Task goal:
From the material below, keep only the lines that contain the word "Daniel".

*** Opening of Exercise inputs ***

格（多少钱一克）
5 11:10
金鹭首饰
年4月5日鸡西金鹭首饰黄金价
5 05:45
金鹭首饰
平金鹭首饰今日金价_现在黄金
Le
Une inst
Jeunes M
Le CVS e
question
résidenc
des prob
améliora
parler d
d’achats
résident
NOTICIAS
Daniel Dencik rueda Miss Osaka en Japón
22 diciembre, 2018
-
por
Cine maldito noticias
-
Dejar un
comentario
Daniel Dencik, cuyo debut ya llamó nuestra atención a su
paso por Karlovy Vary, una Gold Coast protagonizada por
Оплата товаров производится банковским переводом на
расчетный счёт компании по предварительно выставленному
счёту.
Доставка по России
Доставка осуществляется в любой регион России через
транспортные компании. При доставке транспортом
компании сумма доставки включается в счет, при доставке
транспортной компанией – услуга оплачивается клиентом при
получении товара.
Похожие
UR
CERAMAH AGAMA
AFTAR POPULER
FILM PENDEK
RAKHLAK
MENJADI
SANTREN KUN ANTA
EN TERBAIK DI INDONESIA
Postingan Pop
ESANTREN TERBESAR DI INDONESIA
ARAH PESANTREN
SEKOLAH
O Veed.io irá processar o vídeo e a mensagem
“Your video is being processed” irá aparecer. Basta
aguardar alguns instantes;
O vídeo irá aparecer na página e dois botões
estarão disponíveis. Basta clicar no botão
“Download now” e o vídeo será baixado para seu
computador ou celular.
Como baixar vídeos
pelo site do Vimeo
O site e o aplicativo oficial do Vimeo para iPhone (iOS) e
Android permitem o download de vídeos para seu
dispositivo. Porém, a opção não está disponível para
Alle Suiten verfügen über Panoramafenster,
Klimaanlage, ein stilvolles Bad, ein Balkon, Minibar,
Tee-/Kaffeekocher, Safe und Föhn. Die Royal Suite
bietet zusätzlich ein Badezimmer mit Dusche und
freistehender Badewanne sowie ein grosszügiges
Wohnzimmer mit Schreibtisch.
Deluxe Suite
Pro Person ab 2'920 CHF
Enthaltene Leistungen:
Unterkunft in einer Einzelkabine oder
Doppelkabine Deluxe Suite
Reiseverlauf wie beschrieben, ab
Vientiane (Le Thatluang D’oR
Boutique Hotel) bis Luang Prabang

*** Close of Exercise inputs ***
*** Opening of Exercise inputs ***

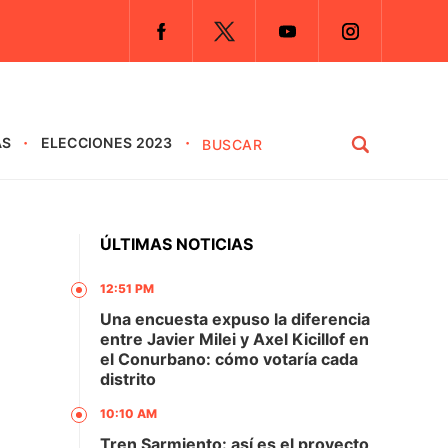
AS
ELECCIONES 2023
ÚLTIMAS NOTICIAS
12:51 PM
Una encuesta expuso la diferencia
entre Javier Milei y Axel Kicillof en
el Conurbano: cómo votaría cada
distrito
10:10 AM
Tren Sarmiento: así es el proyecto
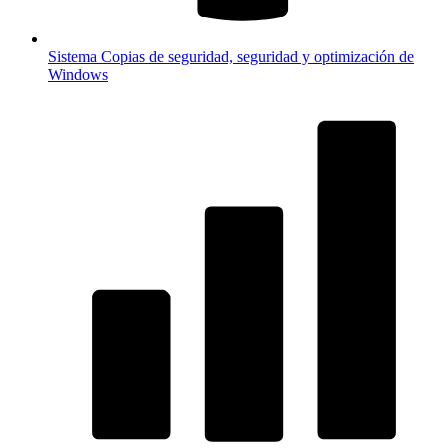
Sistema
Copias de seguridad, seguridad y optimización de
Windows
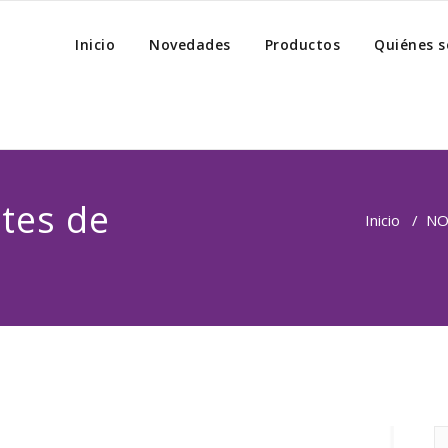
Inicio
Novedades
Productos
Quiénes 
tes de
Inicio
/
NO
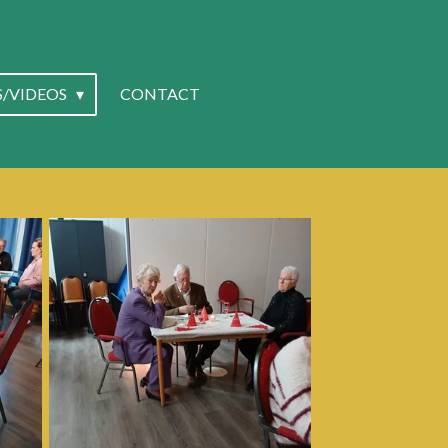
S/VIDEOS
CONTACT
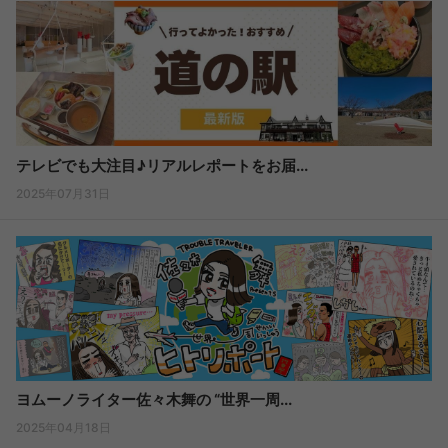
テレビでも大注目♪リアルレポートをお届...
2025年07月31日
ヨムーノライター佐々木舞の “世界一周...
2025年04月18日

*** Close of Exercise inputs ***

Your response:
Daniel Dencik rueda Miss Osaka en Japón
Daniel Dencik, cuyo debut ya llamó nuestra atención a su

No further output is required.